I came to this conclusion after noting the Indonesian bank interest rate and also because I also noted that the Thai stock market and particularly the Baht were strengthening for absolutely no reason - in fact Thailand was having enormous internal problems yet the economy was strengthening - how could that be????
And of course there was China. Fools in Hong Kong including a World Banker - that China was making up for lost exports through domestic demand. Ya right, you just flick a switch and overnight Chinese make up for all those broke Yanks who were buying 6 big screen TVs and all the other garbage from China needed for their Mcmansions? Not likely. Of course that has proved right as data shows conumption is now a lower % of GDP in China than BEFORE the crisis. China is all about absurd levels of capital investment - particularly in property (empty cities).

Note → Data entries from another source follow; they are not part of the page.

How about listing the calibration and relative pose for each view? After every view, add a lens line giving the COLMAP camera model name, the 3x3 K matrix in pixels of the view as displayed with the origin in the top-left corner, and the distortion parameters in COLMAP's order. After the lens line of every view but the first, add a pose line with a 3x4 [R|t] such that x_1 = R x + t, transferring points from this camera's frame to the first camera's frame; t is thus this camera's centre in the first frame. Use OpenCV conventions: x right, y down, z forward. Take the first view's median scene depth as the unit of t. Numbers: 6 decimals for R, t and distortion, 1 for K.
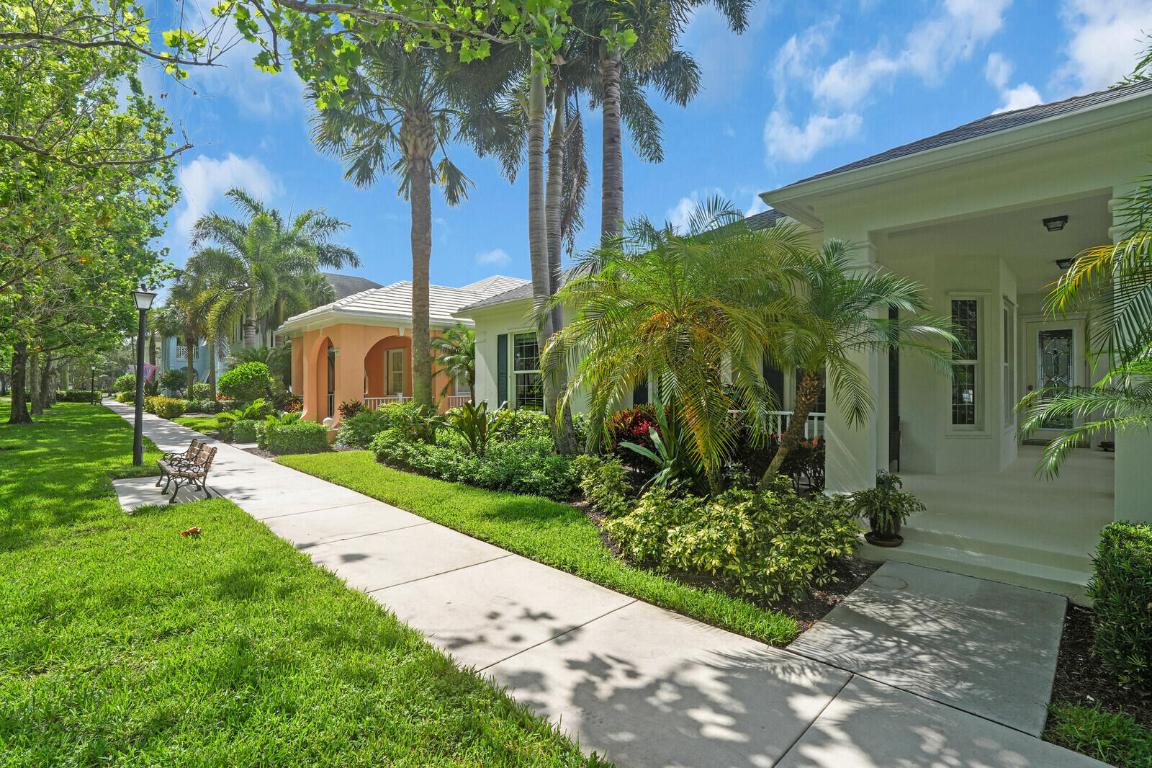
lens RADIAL K [[533.3, 0, 576.0], [0, 533.3, 384.0], [0, 0, 1]] dist [-0.054388, -0.000098]
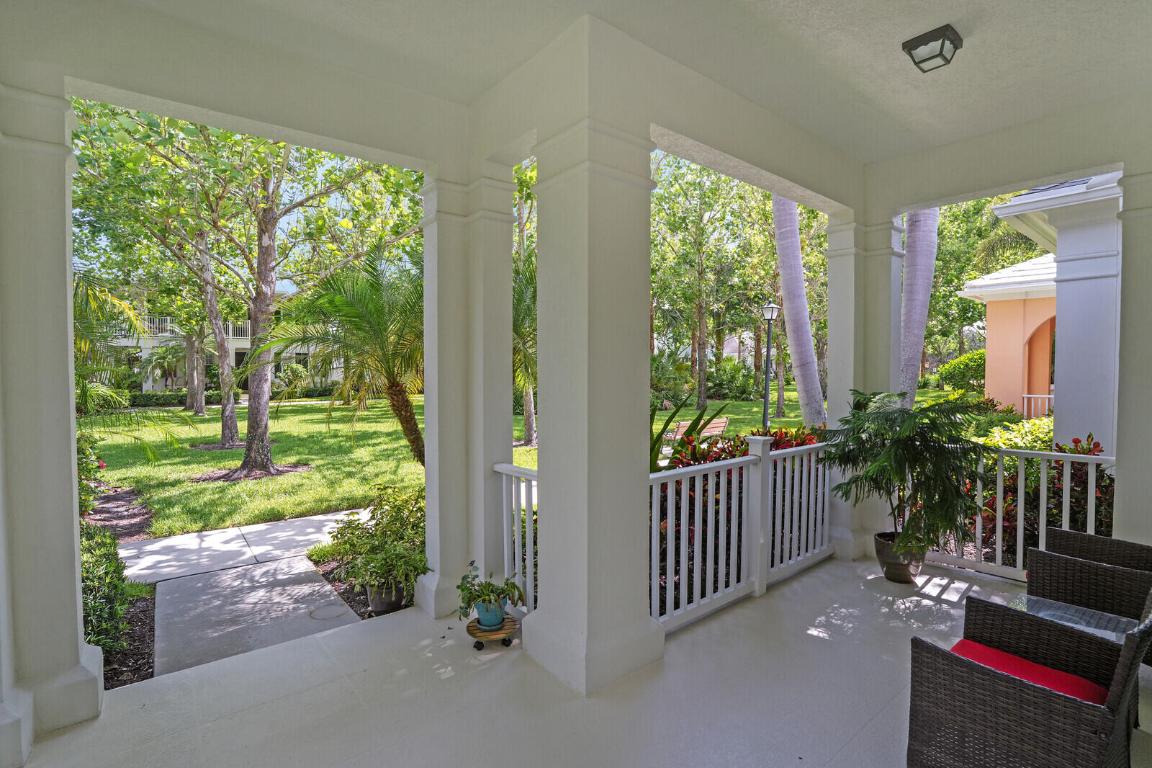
lens RADIAL K [[532.4, 0, 563.5], [0, 532.4, 382.7], [0, 0, 1]] dist [-0.050705, 0.000035]
pose [[-0.100125, 0.036094, -0.994320, 1.733722], [0.004141, 0.999348, 0.035860, -0.083569], [0.994966, -0.000527, -0.100209, 1.763921]]
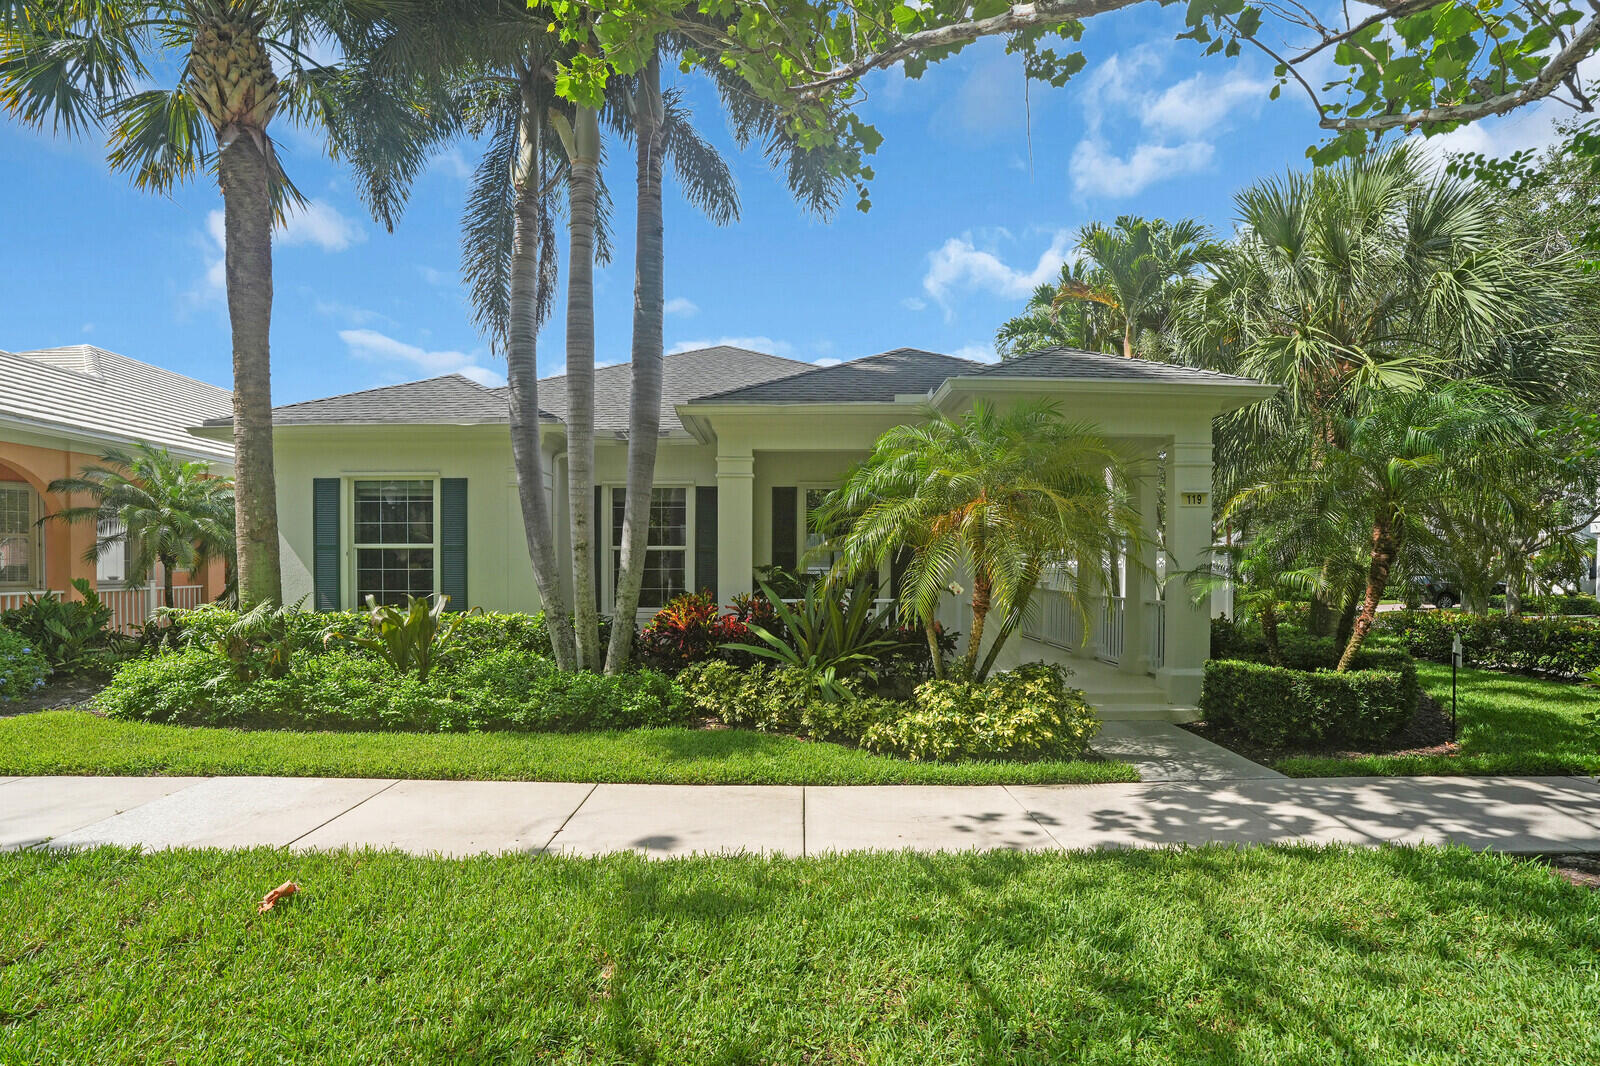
lens RADIAL K [[761.8, 0, 797.2], [0, 761.8, 589.2], [0, 0, 1]] dist [-0.084133, -0.000159]
pose [[0.665174, -0.005901, 0.746665, -1.344012], [-0.009918, 0.999811, 0.016738, 0.020257], [-0.746622, -0.018539, 0.664990, 0.393248]]
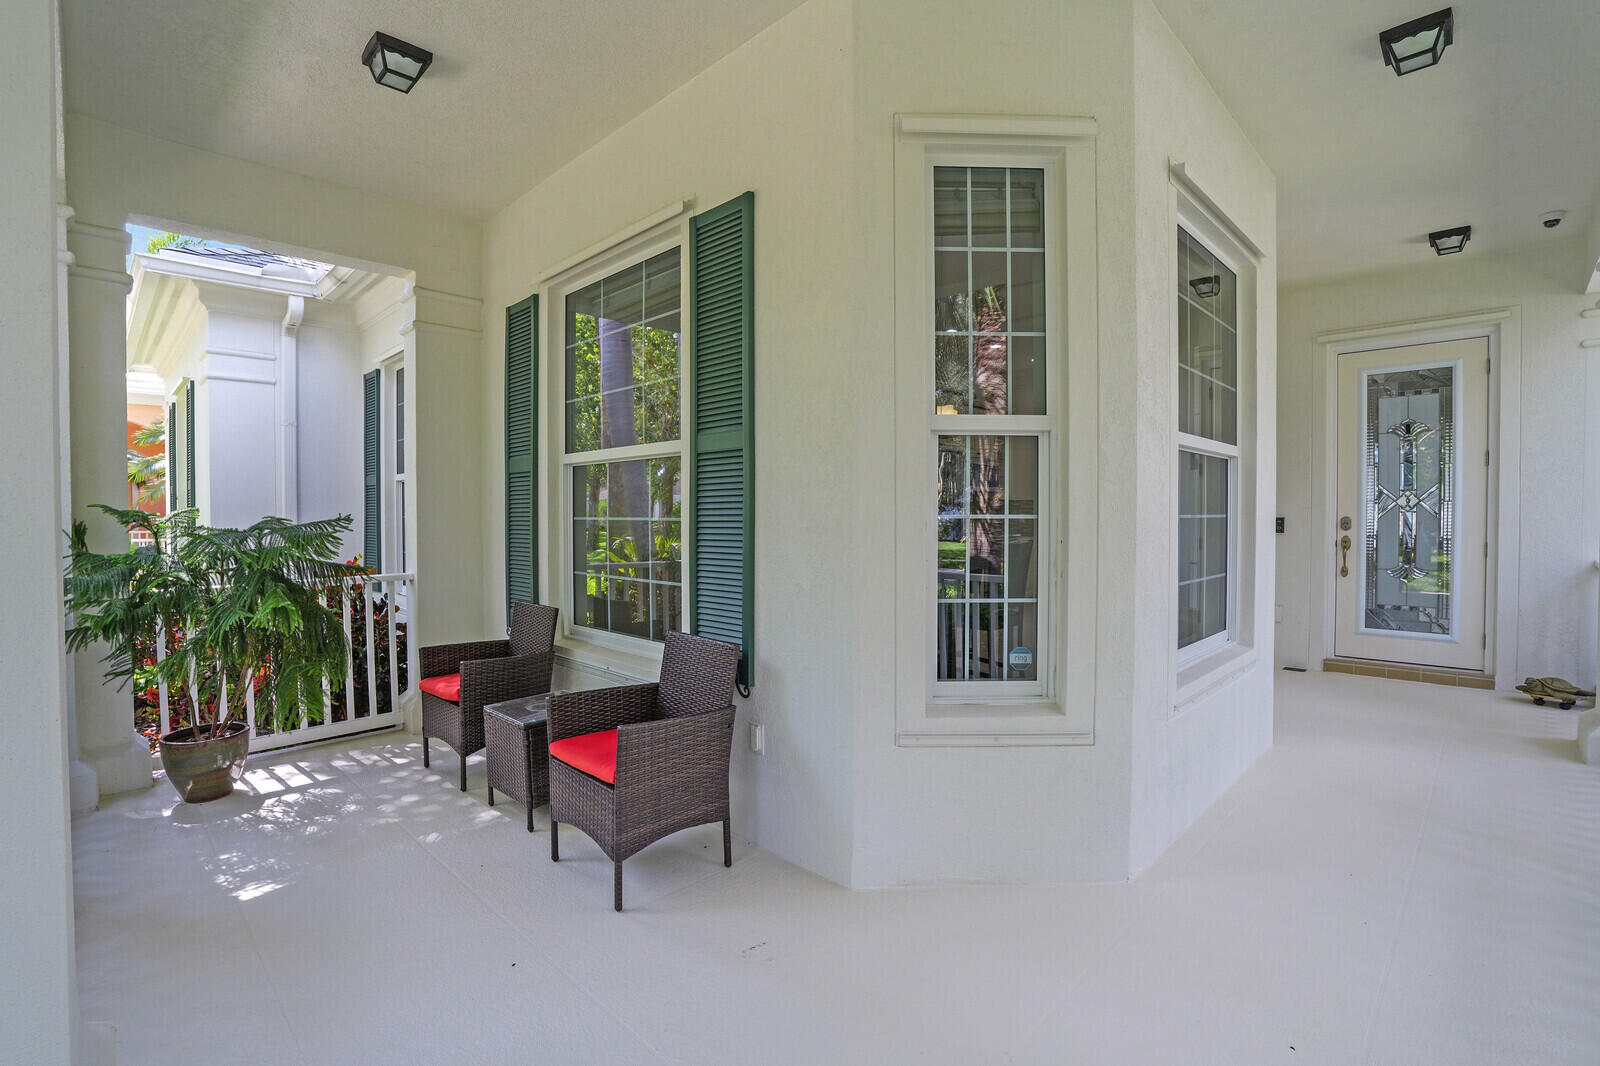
lens RADIAL K [[739.4, 0, 782.7], [0, 739.4, 531.2], [0, 0, 1]] dist [-0.050705, 0.000035]
pose [[0.999852, 0.003266, 0.016918, 1.280388], [-0.003678, 0.999696, 0.024380, -0.001395], [-0.016833, -0.024438, 0.999560, 1.299662]]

This is not sustainable - and like all bubbles, it will come crashing down.
I suspect the printing (US election yr) will get us through 2012 but watch out in 2013.
The world is being strangled by debt - the eyes are starting to bulge, the head is slowly turning purple....
FernandoFusterFabra 01:26 23 Jan 12
The Year of the Dragon may not be all that good for China and other merging markets. With austerity plans looming from the developed states, consumptions drops are to be expected on imports, including products proceeding from cheap manufacturers such as China. Moreover, we are about to see stricter measures and regulations on imported products as a protectionist move to back up its austerity plans and local manufacturers. Time will tell.
shahnawaz 06:48 13 Feb 12
It is strange that such an article is worth consideration. Now the students and experts would have to refer some religious docs ! Not a single solid feature of the emerging econmies could be presented in prrof of this prophecy of 21st century. It is a wish rather than analysis.


student1776 11:52 20 Jan 12
Hard to predict a big drop in commodity prices when even the worse case scenarios still are calling for significant GROWTH. It is not like the supply of commodities is increasing. Most of them are pretty finite. As Asia will be adding literally 3 BILLION people over the next two decades and their lifestyles are, on average, rising it is kind of hard to expect a lot of serious declines in commodity prices below current low levels.